Им дали немного: пять-шесть лет. Пять лет за зверское убийство… Адвокат её после успокаивал: «Что вы, Лидия Андреевна, пять лет – это очень много, вот на моём прошлом суде убийце было тринадцать лет, так он получил максимальный срок – тридцать дней». Она хотела подать апелляцию, а потом вдруг поняла, что устала: она просто не выдержит новых судов и ей уже всё равно: она нарастила толстенную кору, как пробковый дуб, и погибает теперь под этой корой от нехватки кислорода. Ей всё труднее дышать, у неё по ночам приступы астмы, но она ещё живёт. Иногда ей самой странно, что она живёт столько лет… Лет триста уже… Столько не живут, даже если несколько раз в жизни сдирают кору…



114


Тяжелее всего давались ночи. Днём она иногда совсем забывала о произошедшем. К вечеру же тени в тишине оживали по углам… Снова и снова продолжала она свой неоконченный разговор с ними. Голоса звучали так явственно, что хотелось себя ущипнуть. Возможно, что она проваливалась в кратковременный сон, а потом внезапно возвращалась в пустую холодную комнату, с трудом понимая, что близких нет. Только что были с ней – и вдруг растаяли, как мираж в пустыне… Она натягивала до подбородка скинутое одеяло, иногда даже надевала его капюшоном на голову, крепко зажмуривалась, пытаясь вернуть видения, но нет… Сон прошёл, и мысли печальным караваном журавлей выстраивались в осеннем небе, низком и давящем, грозящем обрушить потолок.
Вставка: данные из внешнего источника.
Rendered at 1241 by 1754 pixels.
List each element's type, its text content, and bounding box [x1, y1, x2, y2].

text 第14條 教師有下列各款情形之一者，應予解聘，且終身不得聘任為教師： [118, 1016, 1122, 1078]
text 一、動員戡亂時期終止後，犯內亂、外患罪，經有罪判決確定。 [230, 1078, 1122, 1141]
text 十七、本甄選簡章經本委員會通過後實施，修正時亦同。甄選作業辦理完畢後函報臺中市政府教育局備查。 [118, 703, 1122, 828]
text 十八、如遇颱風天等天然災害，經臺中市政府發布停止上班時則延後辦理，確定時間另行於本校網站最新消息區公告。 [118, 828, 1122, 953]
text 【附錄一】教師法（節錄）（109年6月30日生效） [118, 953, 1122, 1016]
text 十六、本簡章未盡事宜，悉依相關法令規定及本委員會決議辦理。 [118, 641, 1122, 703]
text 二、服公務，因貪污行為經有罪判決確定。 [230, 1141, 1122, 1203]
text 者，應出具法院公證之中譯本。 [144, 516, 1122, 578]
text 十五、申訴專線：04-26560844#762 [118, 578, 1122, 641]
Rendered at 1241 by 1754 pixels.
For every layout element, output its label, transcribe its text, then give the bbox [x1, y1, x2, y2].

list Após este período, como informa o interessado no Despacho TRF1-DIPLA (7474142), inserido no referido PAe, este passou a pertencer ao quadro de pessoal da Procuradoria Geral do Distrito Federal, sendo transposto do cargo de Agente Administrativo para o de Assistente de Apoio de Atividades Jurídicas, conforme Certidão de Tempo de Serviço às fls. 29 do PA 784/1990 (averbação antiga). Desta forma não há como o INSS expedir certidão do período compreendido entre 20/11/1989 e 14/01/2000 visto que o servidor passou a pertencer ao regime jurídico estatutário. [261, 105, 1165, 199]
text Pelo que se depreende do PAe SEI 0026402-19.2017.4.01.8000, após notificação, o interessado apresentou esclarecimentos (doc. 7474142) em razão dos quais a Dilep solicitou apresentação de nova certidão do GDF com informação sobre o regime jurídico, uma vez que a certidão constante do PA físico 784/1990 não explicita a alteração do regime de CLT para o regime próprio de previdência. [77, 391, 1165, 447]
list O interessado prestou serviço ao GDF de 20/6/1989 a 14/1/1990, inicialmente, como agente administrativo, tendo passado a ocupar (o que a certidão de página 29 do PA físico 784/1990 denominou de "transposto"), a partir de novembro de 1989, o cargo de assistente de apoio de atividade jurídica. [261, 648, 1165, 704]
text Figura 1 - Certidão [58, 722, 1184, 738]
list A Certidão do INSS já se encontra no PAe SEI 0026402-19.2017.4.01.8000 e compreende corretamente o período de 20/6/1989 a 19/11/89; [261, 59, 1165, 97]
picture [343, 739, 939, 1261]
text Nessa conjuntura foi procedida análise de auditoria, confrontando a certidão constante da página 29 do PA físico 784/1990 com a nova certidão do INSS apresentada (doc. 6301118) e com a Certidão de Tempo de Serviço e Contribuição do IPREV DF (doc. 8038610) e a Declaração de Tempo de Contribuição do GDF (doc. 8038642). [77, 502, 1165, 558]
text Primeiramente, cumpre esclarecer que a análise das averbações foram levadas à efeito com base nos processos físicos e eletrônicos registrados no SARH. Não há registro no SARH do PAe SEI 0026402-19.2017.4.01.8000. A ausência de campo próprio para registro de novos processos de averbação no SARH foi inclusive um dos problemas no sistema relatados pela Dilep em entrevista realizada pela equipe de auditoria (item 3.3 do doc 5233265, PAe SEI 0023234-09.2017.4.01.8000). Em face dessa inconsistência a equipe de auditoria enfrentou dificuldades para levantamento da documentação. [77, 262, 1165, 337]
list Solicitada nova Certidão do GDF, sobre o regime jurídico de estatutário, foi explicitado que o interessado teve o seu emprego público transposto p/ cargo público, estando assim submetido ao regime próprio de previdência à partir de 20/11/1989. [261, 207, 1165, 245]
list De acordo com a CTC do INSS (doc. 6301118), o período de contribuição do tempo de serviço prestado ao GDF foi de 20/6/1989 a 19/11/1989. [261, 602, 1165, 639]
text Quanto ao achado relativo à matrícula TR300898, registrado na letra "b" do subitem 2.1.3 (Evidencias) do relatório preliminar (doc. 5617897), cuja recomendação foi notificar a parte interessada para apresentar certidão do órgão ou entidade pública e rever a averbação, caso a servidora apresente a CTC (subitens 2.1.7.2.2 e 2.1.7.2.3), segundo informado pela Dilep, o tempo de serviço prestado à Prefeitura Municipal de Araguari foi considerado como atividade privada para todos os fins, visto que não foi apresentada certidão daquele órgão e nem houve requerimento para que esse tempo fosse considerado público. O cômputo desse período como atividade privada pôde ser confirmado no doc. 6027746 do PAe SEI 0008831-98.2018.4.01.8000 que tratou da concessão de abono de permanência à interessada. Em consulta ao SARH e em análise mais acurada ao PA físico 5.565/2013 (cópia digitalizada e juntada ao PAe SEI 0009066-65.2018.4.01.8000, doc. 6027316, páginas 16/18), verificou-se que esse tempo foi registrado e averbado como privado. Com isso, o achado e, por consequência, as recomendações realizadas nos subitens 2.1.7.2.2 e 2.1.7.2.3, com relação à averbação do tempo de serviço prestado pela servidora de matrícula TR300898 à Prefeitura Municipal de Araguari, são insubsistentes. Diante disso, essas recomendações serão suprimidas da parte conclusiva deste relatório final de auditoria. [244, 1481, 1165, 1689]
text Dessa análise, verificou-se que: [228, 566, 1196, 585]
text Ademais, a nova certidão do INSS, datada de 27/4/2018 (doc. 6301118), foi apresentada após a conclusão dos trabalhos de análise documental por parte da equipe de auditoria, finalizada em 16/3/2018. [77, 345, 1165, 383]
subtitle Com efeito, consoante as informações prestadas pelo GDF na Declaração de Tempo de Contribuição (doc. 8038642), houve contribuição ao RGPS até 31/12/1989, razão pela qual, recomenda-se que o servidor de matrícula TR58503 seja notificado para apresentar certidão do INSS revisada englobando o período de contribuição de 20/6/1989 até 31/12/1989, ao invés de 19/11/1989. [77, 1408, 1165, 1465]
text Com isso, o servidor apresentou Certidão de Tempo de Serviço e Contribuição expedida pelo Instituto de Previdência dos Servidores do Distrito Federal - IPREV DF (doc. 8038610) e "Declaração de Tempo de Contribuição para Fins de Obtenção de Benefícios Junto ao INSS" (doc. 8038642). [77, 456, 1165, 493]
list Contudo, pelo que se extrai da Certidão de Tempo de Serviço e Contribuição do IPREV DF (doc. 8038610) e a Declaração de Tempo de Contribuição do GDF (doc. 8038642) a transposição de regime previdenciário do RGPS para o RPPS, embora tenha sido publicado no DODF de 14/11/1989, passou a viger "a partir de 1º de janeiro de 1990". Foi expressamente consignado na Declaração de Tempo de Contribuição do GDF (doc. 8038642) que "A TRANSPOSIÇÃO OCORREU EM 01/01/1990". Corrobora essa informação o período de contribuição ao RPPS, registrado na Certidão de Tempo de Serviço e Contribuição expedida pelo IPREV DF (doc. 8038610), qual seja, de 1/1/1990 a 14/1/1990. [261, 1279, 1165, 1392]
«С любимыми не расставайтесь! Всей кровью прорастайте в них, – и каждый раз навек прощайтесь, когда уходите на миг» – всё время крутилась эта строчка. Почему не почувствовало её материнское сердце беду? Почему всё казалось несерьёзным, как сон, который можно с себя стряхнуть, встав под холодный душ, зябко ёжась от ледяной лейки, напоминающей струи грозового ливня, неожиданно заставшего тебя на развилке трёх дорог. Куда ни пойди – вымокнешь до нитки и тяжёлый озноб, уже побежавший по позвоночнику к ногам, будет мелко раскачивать твоё тело, будто молоточек будильника, что никто не сорвётся успокоить, погладив по макушке.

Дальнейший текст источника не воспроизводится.